A quick comparison of the IPs offered by the five insurers - AIA, Prudential, Aviva, NTUC Income and Great Eastern - showed that premiums for the first 40 years of an individual's life were priced suitably low to gain market share.

For example, existing private IPs for Class B1 in public hospitals range between $78 and $207 annually, according to the comparison provided by the Ministry of Health's website. The amount payable doubles to about $297 to $410 when the consumer is between the age of 41 and 50. It rises to between $425 and $921 for those aged 51 to 65, and for those who are 66 to 90, the yearly costs go up to between $888 and $4,245.

While information is relatively accessible and most people understand that they have to pay more as they get older, only a small number of people truly realise the exponential spike in IP premiums from age 60 onwards, not to mention the accumulated lifetime costs.

All these point towards a poor comprehension of the workings of IPs - a point that the committee also made sure to reiterate throughout its report. This is why there is a pressing need for the government to educate the wider public of its entire healthcare financing system, as well as the things to look out for in choosing an IP if required, so that the individual can make an informed decision.

The knee-jerk reaction to the introduction of MediShield Life is to drop the existing IP, but hold your horses.

Typically, the existing IPs should provide enough coverage. The Life Insurance Association Singapore has assured policyholders that "there will be minimal impact on the top-up portion of policyholders' IPs".

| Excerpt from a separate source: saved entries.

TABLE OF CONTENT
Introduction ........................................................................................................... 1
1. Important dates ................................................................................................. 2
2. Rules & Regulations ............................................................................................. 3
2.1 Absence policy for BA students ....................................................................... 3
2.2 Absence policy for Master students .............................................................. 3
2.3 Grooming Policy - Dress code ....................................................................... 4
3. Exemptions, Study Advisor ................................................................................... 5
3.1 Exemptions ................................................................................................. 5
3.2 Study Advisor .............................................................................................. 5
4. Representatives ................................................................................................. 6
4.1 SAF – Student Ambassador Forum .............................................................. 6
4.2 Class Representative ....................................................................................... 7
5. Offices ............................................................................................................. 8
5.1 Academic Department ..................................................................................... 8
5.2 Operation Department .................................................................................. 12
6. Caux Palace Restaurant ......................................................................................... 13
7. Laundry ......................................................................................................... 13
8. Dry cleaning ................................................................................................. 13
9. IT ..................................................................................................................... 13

Steven Lim, health insurance consulting and actuary partner at PwC Singapore, cautioned that the individual should compare apples to apples. "Basically, most people will be weighing the increase in the premium price against the increase in level of coverage, and also looking at other secondary factors such as the insurer's reputation and the level of service by the insurance agent.

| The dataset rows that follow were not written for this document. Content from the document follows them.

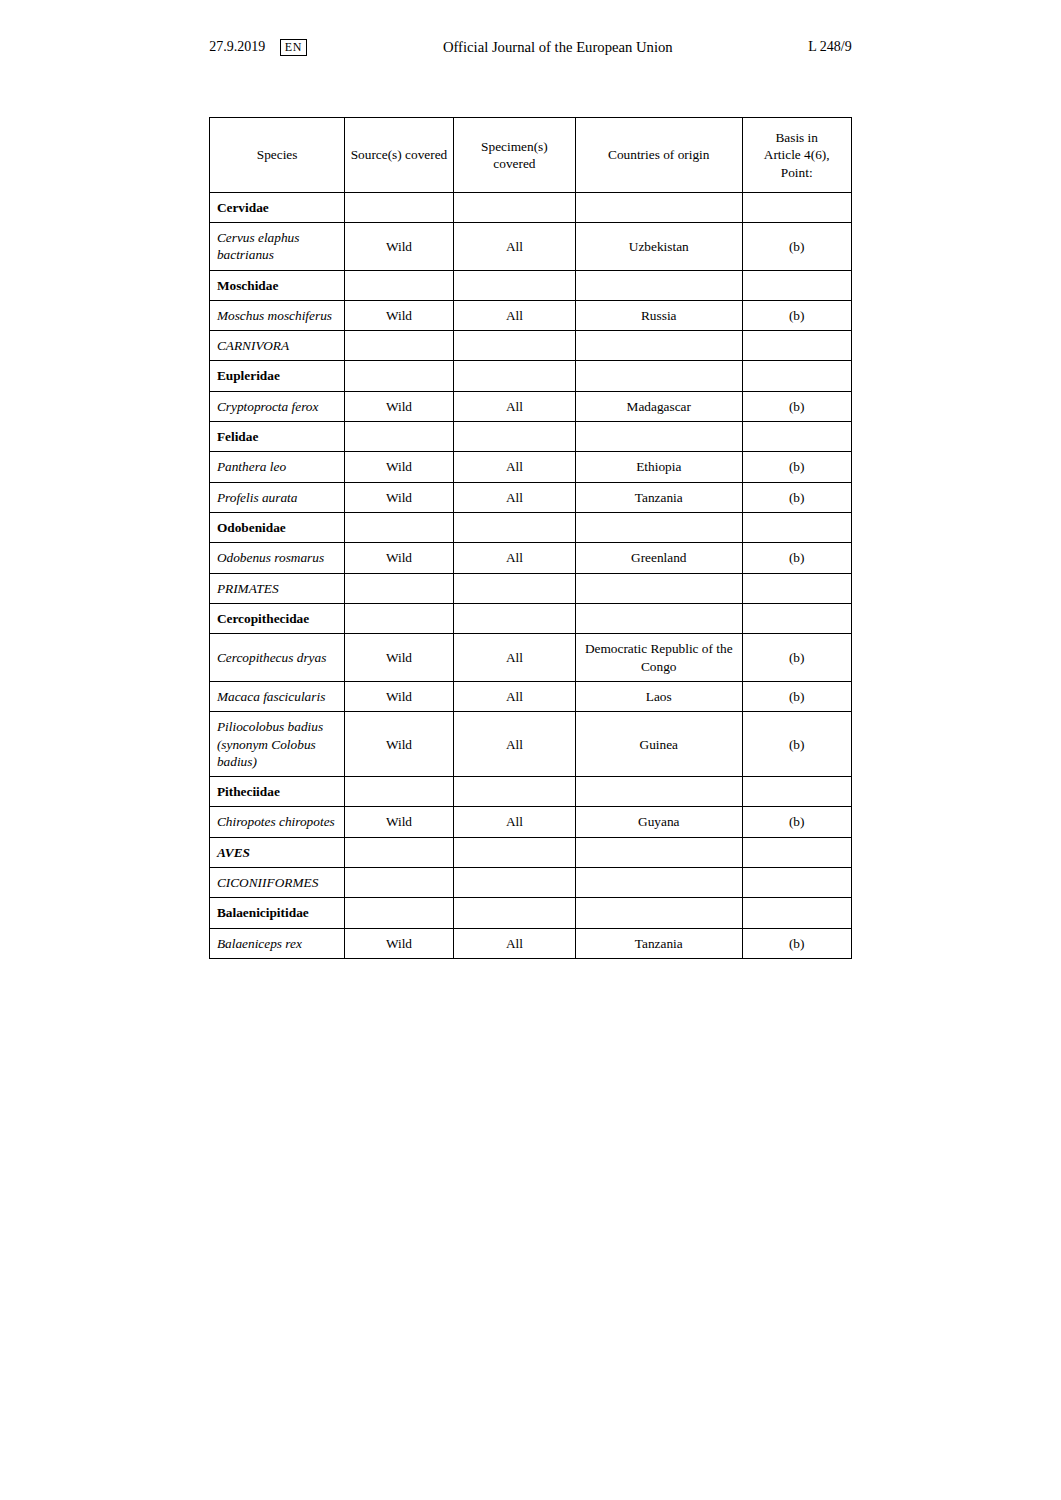27.9.2019 EN Official Journal of the European Union L 248/9
| Species | Source(s) covered | Specimen(s) covered | Countries of origin | Basis in Article 4(6), Point: |
| --- | --- | --- | --- | --- |
| Cervidae | | | | |
| Cervus elaphus bactrianus | Wild | All | Uzbekistan | (b) |
| Moschidae | | | | |
| Moschus moschiferus | Wild | All | Russia | (b) |
| CARNIVORA | | | | |
| Eupleridae | | | | |
| Cryptoprocta ferox | Wild | All | Madagascar | (b) |
| Felidae | | | | |
| Panthera leo | Wild | All | Ethiopia | (b) |
| Profelis aurata | Wild | All | Tanzania | (b) |
| Odobenidae | | | | |
| Odobenus rosmarus | Wild | All | Greenland | (b) |
| PRIMATES | | | | |
| Cercopithecidae | | | | |
| Cercopithecus dryas | Wild | All | Democratic Republic of the Congo | (b) |
| Macaca fascicularis | Wild | All | Laos | (b) |
| Piliocolobus badius (synonym Colobus badius) | Wild | All | Guinea | (b) |
| Pitheciidae | | | | |
| Chiropotes chiropotes | Wild | All | Guyana | (b) |
| AVES | | | | |
| CICONIIFORMES | | | | |
| Balaenicipitidae | | | | |
| Balaeniceps rex | Wild | All | Tanzania | (b) |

"However, lower income earners, who currently have a Shield Plan for which the increase in premium is significant, will now have to make a choice on whether they can afford to continue with an IP."

In a similar vein, MOH advised the public to factor in their "preferred ward class" and "the affordability of premiums over the long term".

Woo Shea Leen, financial services insurance partner of PwC Singapore, said that the uncertainty surrounding IPs in terms of pricing, coverage and the treatment of pre-existing conditions is the single biggest challenge that consumers now face. "There has been some effort from MOH to address this by way of FAQs on their website, but more can be done by private insurers to inform and educate their customers on how exactly the rollout of MediShield Life and IPs will affect them."

Honestly, besides educating the consumer, perhaps the same can be done for those promoting the IPs. After all, the committee did urge the authorities to improve the existing regulatory framework by setting "clearer guidelines and rules". It also pushed for "reader-friendly" information to be disseminated and "responsible selling requirements".

For now, consumers may feel assured that the proposed changes make sense and are necessary to plug the gaps in our healthcare system. But as medical inflation and claims limits balloon, the path to universal health care is undoubtedly uphill.